Desensitization and counter conditioning could go a long way. Solid obedience would surely help as well.

I recommend you find a good trainer.

David Winners


----------



## JakodaCD OA (May 14, 2000)

I recommend you find a good trainer as well. One that deals in aggression issues.

The thing is, alot of dogs do not like other dogs. Mine are not fans of strange dogs (they have their own circle of doggie friends),,with that, I don't care that they don't like other dogs, but they do have to mind their own business Which is, not be a jerk towards other dogs. Tolerate them, they don't have to be in their face or space. Just tolerate being in the vacinity of.

Management is key, and training . I would put something up that your dog can't SEE the dogs on the other side of the fence,,sounds like you have picket fencing? Put a tarp blocking the pickets. Put up a solid fence.

And again, find a good trainer, it's never to late to train, and with management hopefully you can get some peace and quiet.


----------



## Shade (Feb 20, 2012)

Get a professional assessment done, once you find the trigger you can start working on a plan of action

Check out local trainers, some will offer a "Reactive Rover" or similar type classes that are specifically meant to deal with aggressive or reactive dogs. There's usually a two dog to one trainer ratio and all the dogs have the same issue so you don't need to feel like you're alone if your dog starts barking, etc.


----------



## Twyla (Sep 18, 2011)

Ditto what all the others have said. Training for solid obedience and management is the goal.

Adding as well that it sounds like you have shrubbery along your fence, another option is running a fence along the inside of the shrubs and completely block access to the shared fence. 

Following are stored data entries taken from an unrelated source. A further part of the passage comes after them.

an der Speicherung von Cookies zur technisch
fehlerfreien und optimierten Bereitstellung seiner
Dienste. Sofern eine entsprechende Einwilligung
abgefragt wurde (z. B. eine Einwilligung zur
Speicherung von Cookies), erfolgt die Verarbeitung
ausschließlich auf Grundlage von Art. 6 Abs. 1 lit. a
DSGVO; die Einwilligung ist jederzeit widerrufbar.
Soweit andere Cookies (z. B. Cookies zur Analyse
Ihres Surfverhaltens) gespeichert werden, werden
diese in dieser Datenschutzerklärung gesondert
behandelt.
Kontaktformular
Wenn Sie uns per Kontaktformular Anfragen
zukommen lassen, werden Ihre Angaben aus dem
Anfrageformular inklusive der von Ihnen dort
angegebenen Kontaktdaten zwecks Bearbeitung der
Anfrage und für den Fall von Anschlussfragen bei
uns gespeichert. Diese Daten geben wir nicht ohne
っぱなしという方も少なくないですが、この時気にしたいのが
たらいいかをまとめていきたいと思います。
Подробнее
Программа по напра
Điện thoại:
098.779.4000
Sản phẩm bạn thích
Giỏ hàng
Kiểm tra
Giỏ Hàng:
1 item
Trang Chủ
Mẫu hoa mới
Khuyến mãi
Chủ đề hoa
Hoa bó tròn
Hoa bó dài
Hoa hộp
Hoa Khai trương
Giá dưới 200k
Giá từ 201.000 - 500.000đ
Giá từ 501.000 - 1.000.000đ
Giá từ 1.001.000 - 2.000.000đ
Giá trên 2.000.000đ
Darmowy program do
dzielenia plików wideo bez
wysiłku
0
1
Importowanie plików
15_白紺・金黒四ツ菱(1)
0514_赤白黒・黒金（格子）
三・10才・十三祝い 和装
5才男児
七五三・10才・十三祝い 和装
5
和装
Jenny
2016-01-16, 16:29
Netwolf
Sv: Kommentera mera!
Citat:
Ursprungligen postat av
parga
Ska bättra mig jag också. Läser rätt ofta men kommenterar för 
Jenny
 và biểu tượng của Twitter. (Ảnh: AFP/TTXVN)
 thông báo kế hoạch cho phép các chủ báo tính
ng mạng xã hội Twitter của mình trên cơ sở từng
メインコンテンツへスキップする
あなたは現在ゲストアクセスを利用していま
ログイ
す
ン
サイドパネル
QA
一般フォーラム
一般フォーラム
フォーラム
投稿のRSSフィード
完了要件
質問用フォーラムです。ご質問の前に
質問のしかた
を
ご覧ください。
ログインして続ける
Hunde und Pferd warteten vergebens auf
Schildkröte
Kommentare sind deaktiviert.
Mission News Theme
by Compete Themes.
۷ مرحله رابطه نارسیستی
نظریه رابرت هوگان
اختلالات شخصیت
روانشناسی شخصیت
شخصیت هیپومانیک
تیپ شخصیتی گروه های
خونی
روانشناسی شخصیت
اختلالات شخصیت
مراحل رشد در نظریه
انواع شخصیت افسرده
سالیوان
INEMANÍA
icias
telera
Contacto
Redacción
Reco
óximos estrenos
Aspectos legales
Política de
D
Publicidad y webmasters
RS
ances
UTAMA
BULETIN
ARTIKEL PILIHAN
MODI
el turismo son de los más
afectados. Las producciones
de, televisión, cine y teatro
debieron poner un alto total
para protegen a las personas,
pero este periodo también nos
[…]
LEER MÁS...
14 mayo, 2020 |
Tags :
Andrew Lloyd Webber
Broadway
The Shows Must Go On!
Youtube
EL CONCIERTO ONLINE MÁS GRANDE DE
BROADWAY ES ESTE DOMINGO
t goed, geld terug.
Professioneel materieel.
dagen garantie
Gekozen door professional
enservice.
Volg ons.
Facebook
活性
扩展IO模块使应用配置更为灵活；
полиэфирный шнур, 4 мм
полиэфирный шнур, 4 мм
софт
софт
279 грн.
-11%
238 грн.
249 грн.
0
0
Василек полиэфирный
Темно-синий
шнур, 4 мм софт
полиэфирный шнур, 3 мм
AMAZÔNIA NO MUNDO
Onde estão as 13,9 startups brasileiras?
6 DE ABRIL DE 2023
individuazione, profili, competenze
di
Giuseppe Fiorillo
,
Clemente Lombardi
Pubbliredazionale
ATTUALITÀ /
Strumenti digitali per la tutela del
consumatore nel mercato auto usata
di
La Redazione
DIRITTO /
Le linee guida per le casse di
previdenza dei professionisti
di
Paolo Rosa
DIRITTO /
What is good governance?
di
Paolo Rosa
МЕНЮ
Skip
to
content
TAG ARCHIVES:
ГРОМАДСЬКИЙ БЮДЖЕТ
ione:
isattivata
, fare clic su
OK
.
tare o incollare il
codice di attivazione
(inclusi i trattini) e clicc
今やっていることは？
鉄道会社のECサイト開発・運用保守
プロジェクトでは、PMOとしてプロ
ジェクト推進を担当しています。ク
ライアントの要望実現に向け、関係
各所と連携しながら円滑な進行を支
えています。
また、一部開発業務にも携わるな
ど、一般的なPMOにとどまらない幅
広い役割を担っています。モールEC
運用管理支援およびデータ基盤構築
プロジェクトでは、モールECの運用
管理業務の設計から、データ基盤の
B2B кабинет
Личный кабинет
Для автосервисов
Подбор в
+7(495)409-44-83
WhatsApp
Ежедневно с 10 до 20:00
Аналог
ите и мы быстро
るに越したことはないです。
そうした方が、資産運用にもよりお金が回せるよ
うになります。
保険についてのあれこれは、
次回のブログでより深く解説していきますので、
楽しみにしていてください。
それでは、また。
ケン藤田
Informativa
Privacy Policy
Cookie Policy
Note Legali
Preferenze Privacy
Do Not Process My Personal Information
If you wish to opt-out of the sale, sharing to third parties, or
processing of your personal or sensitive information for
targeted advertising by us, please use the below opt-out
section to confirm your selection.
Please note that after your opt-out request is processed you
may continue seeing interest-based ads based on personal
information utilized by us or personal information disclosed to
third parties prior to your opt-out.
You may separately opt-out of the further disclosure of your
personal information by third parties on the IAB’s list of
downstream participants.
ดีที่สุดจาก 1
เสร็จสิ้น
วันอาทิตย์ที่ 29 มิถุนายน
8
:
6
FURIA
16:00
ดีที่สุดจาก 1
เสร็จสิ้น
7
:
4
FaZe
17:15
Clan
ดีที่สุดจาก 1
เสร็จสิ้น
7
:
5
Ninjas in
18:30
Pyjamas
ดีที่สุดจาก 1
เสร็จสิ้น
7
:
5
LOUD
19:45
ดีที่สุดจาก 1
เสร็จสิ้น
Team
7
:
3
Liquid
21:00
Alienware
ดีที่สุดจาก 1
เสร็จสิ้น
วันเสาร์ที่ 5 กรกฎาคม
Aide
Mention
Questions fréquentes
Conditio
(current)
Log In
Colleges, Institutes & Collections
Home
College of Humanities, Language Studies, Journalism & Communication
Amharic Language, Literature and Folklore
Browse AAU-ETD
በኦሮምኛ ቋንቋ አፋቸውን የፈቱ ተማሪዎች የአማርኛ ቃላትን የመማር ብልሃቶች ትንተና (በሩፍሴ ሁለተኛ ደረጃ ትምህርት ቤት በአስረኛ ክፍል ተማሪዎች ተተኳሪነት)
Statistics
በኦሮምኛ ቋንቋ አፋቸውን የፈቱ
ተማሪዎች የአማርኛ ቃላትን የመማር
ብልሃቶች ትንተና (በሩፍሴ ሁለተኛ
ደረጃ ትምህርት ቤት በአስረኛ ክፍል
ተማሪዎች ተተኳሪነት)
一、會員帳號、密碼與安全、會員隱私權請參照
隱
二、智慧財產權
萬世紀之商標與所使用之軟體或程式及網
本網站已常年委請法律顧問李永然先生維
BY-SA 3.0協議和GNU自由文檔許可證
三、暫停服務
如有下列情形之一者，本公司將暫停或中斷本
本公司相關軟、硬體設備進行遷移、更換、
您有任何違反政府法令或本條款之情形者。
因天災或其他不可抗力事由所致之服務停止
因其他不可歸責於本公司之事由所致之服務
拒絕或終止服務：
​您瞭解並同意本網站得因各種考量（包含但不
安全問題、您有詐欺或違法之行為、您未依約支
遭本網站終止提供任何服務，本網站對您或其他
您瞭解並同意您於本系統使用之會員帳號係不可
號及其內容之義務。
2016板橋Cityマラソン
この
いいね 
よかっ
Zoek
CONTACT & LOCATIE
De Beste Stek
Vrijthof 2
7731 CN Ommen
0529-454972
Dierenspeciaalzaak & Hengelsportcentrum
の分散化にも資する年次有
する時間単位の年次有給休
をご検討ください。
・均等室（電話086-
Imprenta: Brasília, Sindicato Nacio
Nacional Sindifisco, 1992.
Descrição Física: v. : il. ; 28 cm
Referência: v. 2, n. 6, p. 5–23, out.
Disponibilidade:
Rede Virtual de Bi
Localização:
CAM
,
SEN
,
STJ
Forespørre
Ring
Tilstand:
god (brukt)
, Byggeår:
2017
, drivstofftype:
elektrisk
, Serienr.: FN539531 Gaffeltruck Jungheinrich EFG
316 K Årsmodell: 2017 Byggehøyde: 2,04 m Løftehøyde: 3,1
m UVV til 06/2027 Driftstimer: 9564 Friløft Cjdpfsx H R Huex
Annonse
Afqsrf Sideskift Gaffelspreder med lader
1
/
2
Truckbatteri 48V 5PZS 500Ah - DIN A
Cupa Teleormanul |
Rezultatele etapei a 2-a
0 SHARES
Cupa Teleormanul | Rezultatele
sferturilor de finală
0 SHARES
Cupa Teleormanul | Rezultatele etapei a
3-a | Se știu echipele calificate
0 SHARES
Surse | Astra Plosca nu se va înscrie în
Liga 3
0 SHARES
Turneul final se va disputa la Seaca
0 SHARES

Woolf is DA, what I did with him along with the training, is have him out in the backyard on leash either playing or ob training, graduated to a long line and then to dropping the line. The play/training was high energy, keeping him focused on me. If his attention wandered, I changed it up. He became use to hearing the other dogs and finally learned he doesn't have to like the dog but he can't act like a jerk either.


----------



## 4TheDawgies (Apr 2, 2011)

This may not be dog aggression. Find a reputable trainer who has lots of experience with aggression. There is definitely still hope, but the road may be very long and expensive. It's not for everyone


----------